- The Washington Times - Thursday, February 28, 2002

A Florida company is preparing to ask the Food and Drug Administration for permission to sell microchips that can be implanted in people's bodies.
The chips, which would be voluntarily inserted, could be read by scanners for identification or medical information while embedded in people's arms, legs or other parts of their bodies.
Applied Digital Solutions' new "VeriChip" is another sign that the September 11 terrorist attacks have catapulted the effort to secure America into a realm with uncharted possibilities and new fears for privacy.
"The problem is that you always have to think about what the device will be used for tomorrow," said Lee Tien, a senior attorney for the Electronic Frontier Foundation, a privacy advocacy group.
"It's what we call function creep. At first a device is used for applications we all agree are good, but then it slowly is used for more than it was intended," he said.
Applied Digital, based in Palm Beach, Fla., says it soon will apply to the Food and Drug Administration for approval to sell the VeriChip, and intends to limit its marketing to companies that ensure its human use is voluntary.
The company also is developing another implant device that would work in conjunction with the chip to allow satellite tracking of an individual's every movement.
"The line in the sand that we draw is that the use of the VeriChip would always be voluntary," said Keith Bolton, chief technology officer and a vice president at Applied Digital.

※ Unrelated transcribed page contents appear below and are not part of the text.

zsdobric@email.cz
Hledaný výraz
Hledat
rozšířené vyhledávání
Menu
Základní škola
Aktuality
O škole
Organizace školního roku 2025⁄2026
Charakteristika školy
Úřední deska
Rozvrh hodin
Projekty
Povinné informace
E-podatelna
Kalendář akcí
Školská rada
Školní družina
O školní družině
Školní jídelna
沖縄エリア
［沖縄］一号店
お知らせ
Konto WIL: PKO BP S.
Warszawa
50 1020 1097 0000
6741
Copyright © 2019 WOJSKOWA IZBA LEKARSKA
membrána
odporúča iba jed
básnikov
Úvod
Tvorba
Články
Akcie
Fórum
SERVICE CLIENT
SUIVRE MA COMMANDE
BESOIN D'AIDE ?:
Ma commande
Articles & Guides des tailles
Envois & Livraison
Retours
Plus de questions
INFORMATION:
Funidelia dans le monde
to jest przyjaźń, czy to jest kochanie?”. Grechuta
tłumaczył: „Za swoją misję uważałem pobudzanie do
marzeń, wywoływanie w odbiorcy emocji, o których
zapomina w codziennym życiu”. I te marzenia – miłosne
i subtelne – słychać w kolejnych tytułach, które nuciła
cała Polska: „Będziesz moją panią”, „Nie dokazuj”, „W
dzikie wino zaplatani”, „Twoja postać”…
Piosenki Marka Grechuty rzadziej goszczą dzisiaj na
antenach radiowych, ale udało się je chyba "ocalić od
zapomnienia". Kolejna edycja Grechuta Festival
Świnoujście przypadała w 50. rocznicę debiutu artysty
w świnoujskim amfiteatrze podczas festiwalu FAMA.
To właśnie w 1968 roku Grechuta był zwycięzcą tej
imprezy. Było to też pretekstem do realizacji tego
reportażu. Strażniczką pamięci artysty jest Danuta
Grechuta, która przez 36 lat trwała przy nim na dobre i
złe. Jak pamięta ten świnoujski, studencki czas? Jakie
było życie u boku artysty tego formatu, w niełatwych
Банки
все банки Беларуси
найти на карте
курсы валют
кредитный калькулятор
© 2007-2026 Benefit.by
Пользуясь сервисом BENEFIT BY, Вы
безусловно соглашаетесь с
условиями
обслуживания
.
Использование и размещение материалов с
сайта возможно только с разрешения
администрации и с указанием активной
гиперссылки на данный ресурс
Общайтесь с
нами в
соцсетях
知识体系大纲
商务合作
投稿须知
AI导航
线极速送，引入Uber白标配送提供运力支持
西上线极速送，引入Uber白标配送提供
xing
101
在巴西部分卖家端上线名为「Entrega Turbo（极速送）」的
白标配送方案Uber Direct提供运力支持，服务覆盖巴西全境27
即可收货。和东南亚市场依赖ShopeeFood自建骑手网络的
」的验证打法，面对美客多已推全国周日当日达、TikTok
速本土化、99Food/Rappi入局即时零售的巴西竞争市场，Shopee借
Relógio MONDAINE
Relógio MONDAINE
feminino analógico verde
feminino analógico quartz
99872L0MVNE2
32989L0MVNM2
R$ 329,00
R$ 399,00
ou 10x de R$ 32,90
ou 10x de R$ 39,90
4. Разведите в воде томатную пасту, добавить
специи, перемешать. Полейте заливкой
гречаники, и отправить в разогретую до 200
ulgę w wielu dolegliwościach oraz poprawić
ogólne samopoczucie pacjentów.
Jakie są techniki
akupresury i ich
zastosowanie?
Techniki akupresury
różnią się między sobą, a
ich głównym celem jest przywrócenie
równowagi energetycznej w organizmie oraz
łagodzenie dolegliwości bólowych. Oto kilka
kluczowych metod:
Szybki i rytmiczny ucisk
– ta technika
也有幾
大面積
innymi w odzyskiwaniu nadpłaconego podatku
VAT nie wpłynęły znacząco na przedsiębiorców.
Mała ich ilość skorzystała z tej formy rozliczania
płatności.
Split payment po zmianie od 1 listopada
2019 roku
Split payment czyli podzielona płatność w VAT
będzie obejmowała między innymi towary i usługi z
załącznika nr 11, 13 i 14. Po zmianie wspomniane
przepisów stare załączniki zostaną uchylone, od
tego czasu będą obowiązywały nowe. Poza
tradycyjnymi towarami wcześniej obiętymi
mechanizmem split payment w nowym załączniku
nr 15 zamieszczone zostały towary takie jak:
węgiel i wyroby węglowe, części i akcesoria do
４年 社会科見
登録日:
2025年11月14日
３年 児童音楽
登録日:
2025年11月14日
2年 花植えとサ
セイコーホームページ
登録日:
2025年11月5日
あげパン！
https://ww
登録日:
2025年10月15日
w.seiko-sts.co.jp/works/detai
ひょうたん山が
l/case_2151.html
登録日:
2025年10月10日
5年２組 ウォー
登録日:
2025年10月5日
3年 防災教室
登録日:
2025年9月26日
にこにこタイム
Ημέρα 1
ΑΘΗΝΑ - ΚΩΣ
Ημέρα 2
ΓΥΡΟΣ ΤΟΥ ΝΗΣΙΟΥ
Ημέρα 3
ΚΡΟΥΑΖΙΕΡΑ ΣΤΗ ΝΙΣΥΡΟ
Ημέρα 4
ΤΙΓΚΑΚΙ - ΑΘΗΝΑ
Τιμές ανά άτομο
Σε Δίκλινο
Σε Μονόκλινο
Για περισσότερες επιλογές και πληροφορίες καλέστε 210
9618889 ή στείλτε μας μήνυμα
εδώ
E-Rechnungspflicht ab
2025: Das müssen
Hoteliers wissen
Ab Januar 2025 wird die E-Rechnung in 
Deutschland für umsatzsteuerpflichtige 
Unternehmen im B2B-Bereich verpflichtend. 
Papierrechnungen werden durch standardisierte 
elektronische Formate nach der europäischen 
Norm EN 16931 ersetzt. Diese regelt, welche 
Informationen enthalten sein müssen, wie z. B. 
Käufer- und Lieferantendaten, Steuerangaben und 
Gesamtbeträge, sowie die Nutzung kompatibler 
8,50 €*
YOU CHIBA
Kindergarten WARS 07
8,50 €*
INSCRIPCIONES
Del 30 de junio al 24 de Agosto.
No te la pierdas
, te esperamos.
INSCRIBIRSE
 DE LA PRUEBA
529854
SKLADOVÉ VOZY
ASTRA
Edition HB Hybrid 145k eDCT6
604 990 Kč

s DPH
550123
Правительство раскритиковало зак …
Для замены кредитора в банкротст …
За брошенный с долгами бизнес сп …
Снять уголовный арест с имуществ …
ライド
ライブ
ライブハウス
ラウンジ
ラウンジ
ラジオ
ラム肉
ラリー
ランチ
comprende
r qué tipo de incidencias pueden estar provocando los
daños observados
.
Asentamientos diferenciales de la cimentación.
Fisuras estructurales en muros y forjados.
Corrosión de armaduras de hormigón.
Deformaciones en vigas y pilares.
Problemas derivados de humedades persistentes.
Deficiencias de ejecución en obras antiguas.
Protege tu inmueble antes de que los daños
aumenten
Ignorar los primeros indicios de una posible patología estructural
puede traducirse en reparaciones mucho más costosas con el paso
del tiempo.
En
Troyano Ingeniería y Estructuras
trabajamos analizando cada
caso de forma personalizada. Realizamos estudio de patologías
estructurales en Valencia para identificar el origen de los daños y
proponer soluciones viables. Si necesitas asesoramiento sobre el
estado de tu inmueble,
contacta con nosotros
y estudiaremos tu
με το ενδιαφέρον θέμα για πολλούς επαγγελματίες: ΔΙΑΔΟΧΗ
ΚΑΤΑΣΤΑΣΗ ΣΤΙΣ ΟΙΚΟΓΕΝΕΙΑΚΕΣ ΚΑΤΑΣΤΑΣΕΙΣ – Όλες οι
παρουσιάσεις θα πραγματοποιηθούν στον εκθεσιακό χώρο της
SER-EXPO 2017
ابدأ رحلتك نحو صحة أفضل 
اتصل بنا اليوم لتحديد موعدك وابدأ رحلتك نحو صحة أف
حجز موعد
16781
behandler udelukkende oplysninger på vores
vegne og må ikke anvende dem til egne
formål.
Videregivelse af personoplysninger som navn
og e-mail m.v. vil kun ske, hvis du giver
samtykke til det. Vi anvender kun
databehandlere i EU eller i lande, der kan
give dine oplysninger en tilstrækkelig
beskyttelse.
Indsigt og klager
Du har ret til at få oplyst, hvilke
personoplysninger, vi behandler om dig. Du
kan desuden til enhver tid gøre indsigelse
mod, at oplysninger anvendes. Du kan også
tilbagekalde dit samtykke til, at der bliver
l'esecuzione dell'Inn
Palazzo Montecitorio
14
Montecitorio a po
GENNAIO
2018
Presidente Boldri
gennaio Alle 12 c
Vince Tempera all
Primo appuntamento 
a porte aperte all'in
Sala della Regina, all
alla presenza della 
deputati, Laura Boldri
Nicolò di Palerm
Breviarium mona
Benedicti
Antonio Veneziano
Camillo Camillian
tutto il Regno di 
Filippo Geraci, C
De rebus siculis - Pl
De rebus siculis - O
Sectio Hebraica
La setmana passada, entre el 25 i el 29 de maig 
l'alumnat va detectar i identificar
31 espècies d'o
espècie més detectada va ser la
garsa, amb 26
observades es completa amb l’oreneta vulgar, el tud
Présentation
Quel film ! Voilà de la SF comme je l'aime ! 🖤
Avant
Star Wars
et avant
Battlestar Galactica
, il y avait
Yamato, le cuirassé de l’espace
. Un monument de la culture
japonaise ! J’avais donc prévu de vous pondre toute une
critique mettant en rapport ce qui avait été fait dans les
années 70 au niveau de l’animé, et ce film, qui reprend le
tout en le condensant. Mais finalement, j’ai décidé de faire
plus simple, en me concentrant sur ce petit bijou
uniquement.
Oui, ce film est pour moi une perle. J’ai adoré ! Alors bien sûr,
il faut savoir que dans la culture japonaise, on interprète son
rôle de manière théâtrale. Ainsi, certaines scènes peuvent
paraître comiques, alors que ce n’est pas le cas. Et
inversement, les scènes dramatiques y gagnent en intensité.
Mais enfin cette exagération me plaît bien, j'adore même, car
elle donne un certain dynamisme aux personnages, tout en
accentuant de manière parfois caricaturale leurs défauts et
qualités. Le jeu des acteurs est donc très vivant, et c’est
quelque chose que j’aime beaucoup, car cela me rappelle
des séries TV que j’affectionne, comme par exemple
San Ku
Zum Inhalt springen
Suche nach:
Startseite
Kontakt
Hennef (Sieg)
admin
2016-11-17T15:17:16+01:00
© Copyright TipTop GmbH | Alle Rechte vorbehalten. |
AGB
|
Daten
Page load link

"The people who use this technology want that medical information known. There is security within the technology. It lies dormant in the body until it recognizes the scanner. The reader is used very close to the body, about two inches."
But the company gives up control of the devices when they are sold to customers, which could include government agencies.
Groups like the Cato Institute, a libertarian public policy foundation, warn that the government protects its own interests first.
"History proves that government database and ID systems are often abused by government officials when the 'crisis' of the moment illegal immigration, handgun ownership, terrorism, drugs, etc. trumps the protection of every American's basic civil liberties and privacy rights," Cato said in a policy statement.
Hughes Aircraft Co. has developed a similar microchip that could be implanted with a syringe and used to identify workers with an alphanumeric code.
More than a decade ago, Allied Digital bought a competitor, Destron Fearing, which had been making chips implanted in animals. Those chips were bought mainly by animal owners wanting to provide another way for pound workers to identify a lost pet.
Veterinarians in the D.C. area commonly implant the microchips. The surgical procedure, with the devices, cost about $40 to $60. The microchips are sold under brand names like "Home Again" and "Avid."
"The advantage is that you got some kind of permanent ID that can't come off," said Jerry Goldfarb, a veterinarian at Fairfax Animal Hospital.
Most animal shelters that pick up lost pets have scanners for reading the implants. The scanners display numbers linked to a national registry of names, addresses and phone numbers of pet owners.
Chips for humans aren't much different.
Dr. Goldfarb, who works weekends as an emergency medical technician at a West Virginia ski resort, said the chips would help treat people who lose consciousness because of diabetes or other medical conditions.
However, even he wonders about the "Big Brother" privacy issues of personal information being available to anyone with a scanner.
Applied's management was hesitant to market the chips for people because of ethical questions until the terrorist attacks.
"It's a sad time … when people have to wonder whether it's safe in their own country," Mr. Bolton said.
The risk of government abusing the technology is small, he said.
"I find it hard to believe anyone in the government would want information about my pacemaker or my artificial hip," Mr. Bolton said. "I guess I would be foolish not to say nothing is impossible but I don't think it's realistic."
The way the implant would work would be something like this:
A person or company buys the chip from Applied Digital for about $200 and the company encodes it with the desired information. The person seeking the implant takes the tiny device about the size of a grain of rice and as long as a quarter, to his doctor, who inserts it.
The device contains a millimeter-long magnetic coil that is activated when a scanning device is run across the skin above it. A tiny transmitter on the chip sends out the data with a radio signal.
Without a scanner, the chip cannot be read. Applied Digital plans to give away chip readers to hospitals and ambulance companies, in hopes they will become standard equipment.
A company spokesman said a VeriChip could have helped Rep. John D. Dingell, Michigan Democrat, to avoid an unpleasant incident at an airport recently when he was ordered to strip to his underwear to be searched. A surgical implant in his hip set off metal detectors.
A scan of a VeriChip containing his medical information would have allowed him to pass through the security checkpoint without interruption, the spokesman said.
The chip has drawn attention from several religious groups.
Theologian and author Terry Cook said he worries the identification chip could be the "mark of the beast," an identifying mark that all people will be forced to wear just before the end times, according to the Bible.
Applied Digital has consulted theologians and appeared on the religious television program the "700 Club" to reassure viewers.
Food and Drug Administration officials said they would not discuss the VeriChip because of legal restrictions on trade secrets.
This story is based in part on wire service reports.